PSM #25: The Framework for Managing Self [revised]
This has been a difficult introduction to start, so I will go straight to the point[s] that I hope to make then build the case for the position I take.
If you do not manage yourself, someone else will. And when you allow this to happen, you compromise your ability to provide significant added value to the position you hold. You compromise the ability to serve the stakeholders, the shareholders, and the customers of your organization. You become an agent of someone else, accomplishing their vision and fulfilling their dreams. Being an agent in itself is not bad. We are successful when we help others to be successful. But we need to do this consciously rather than unconsciously.
If we do not have a strategy for self management and the the skills to do so, someone else will manage us instead.
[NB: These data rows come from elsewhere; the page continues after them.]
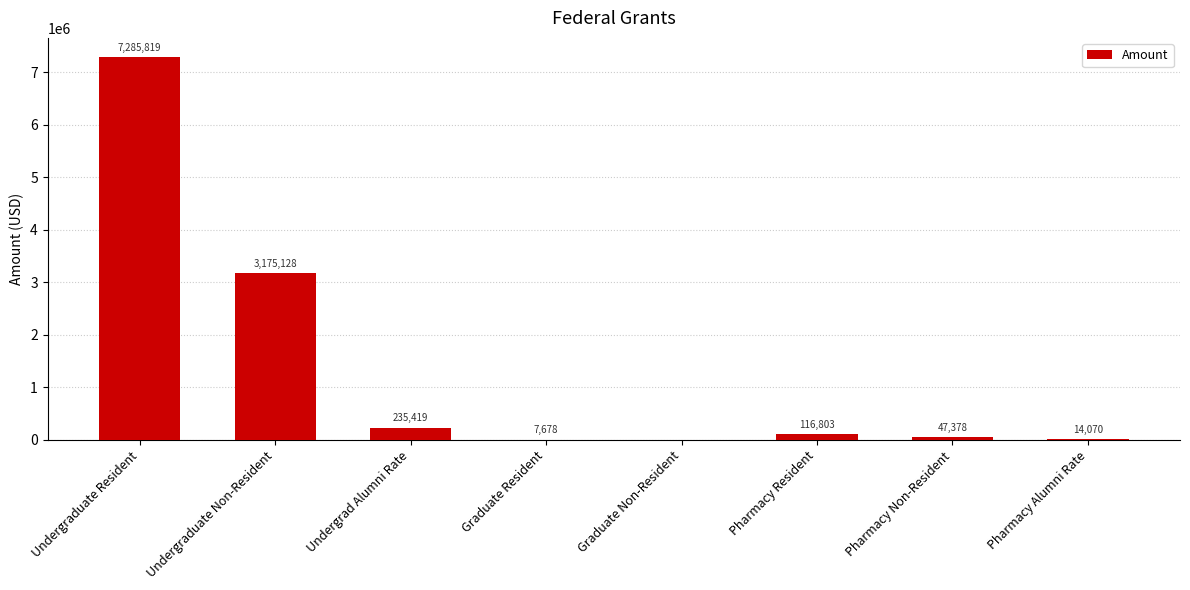

What is the sum of the values at Graduate Resident and Pharmacy Non-Resident?

55056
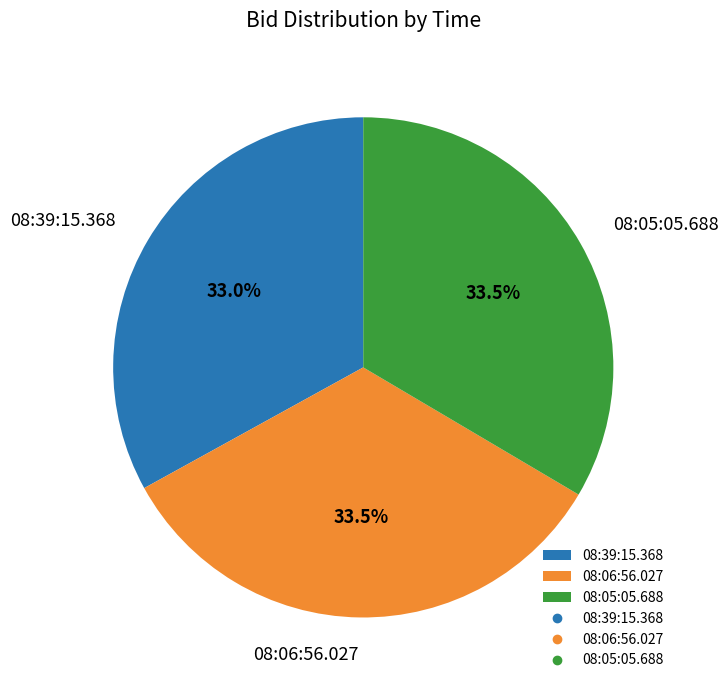

Is it true that 08:39:15.368 is 21% of the pie?

False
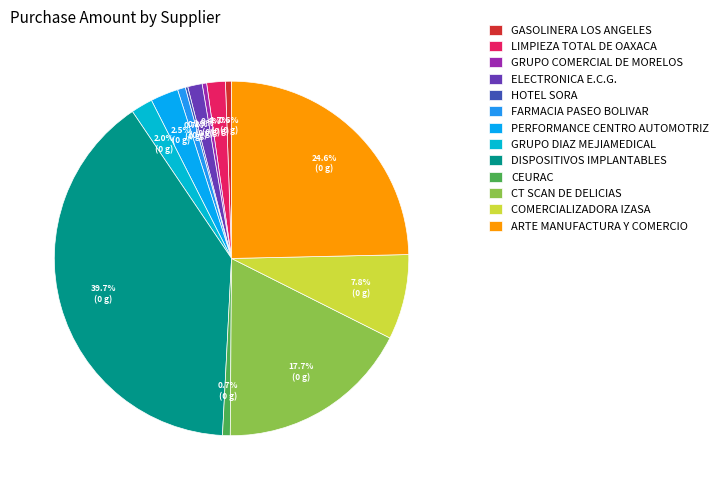

What percentage do FARMACIA PASEO BOLIVAR and CEURAC together represent?

1.4%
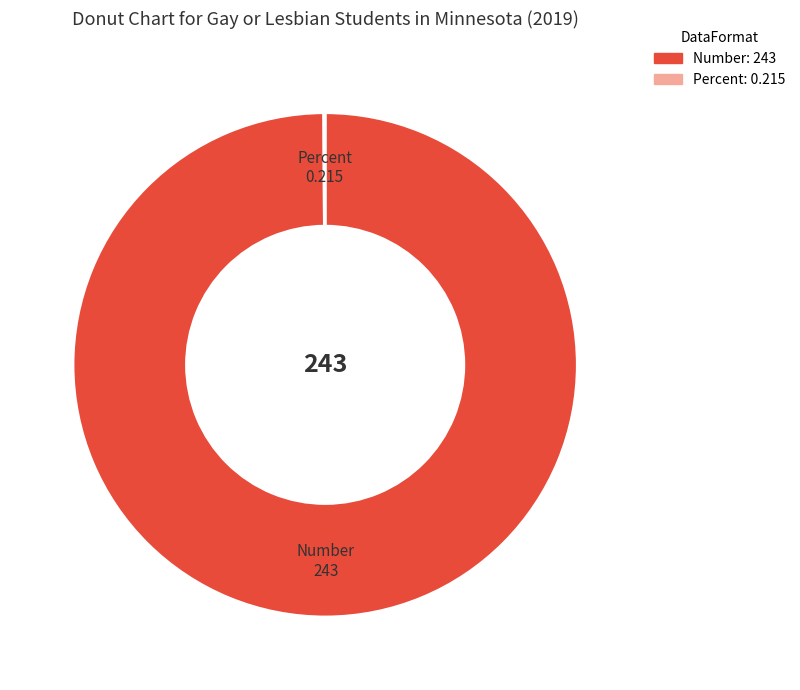

The Number: 243 slice represents 89% of the pie. True or false?

False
So what is the strategy for self management? We have to start with the mission statement I spoke about several podcasts ago. We live for something. If we do not focus on who we are and what we live for, we can be assured that someone else will provide us that direction for his or her own ends. We need to center ourselves with our mission statement. I have also spoken about the value of a plan and the need for goals in our lives. These features, our mission, our plan, and our goals, create the framework under which we live, manage, and make decisions.
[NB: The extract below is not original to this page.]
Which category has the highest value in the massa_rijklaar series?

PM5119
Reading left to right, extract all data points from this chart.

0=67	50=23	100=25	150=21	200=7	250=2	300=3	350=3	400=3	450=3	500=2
I think there is one other element in this framework. Our mission, our plan, and our goals state what we DO and only implicitly state who we ARE. To borrow a quote from someone, “we are human beings, not human doings.” Actually, I think we are both, but what we do is a result of who we are.
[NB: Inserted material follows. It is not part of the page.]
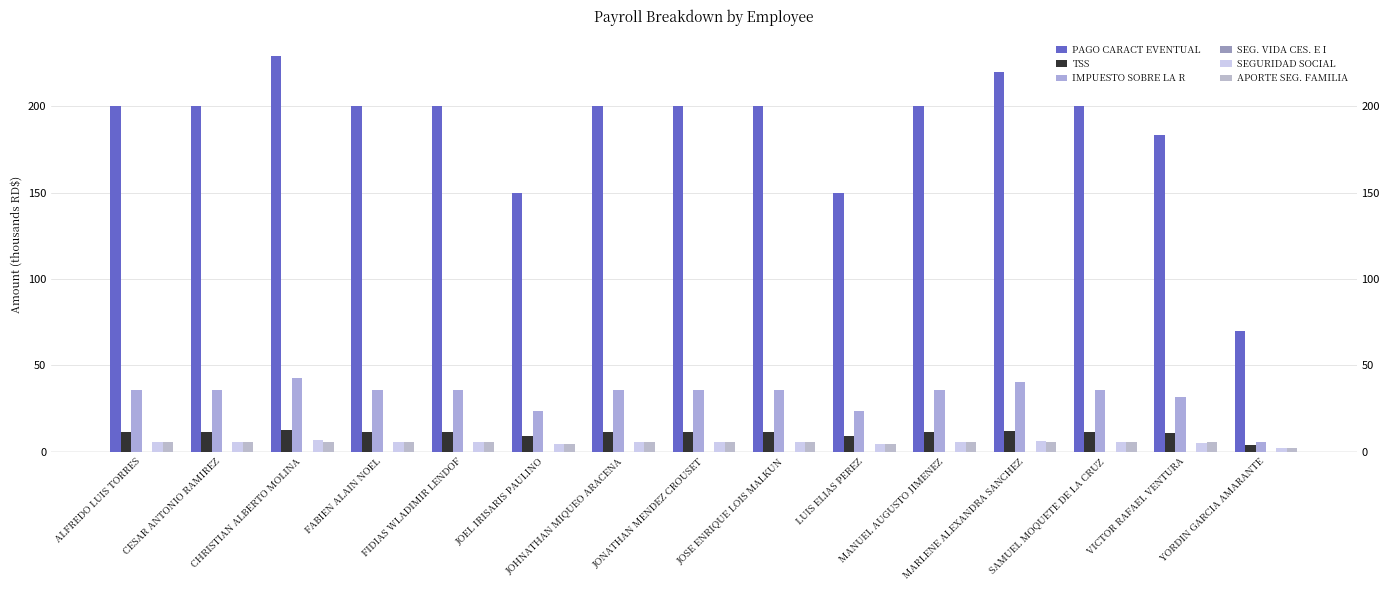

Does the chart contain stacked bars?

No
So on another sheet of paper, I encourage you to list who you are, what attributes make you uniquely you. Then review your mission, your plan, and your goals to see how your attributes of being are reflected in your doing.
This is the framework we use for decisions and direction: our mission, our plan, our goals, and our concept of being. This framework keeps us from becoming easily distracted, misdirected, or manipulated.
The podcast is located here.
Have a happy holiday season.
Craig @ December 2, 2007
Very happy to hear your input; a wonderfully appropriate message and one that I recommend to my students. Thank you so very much for continuing to bring a thoughtful, accessible, and poignant message time and time again.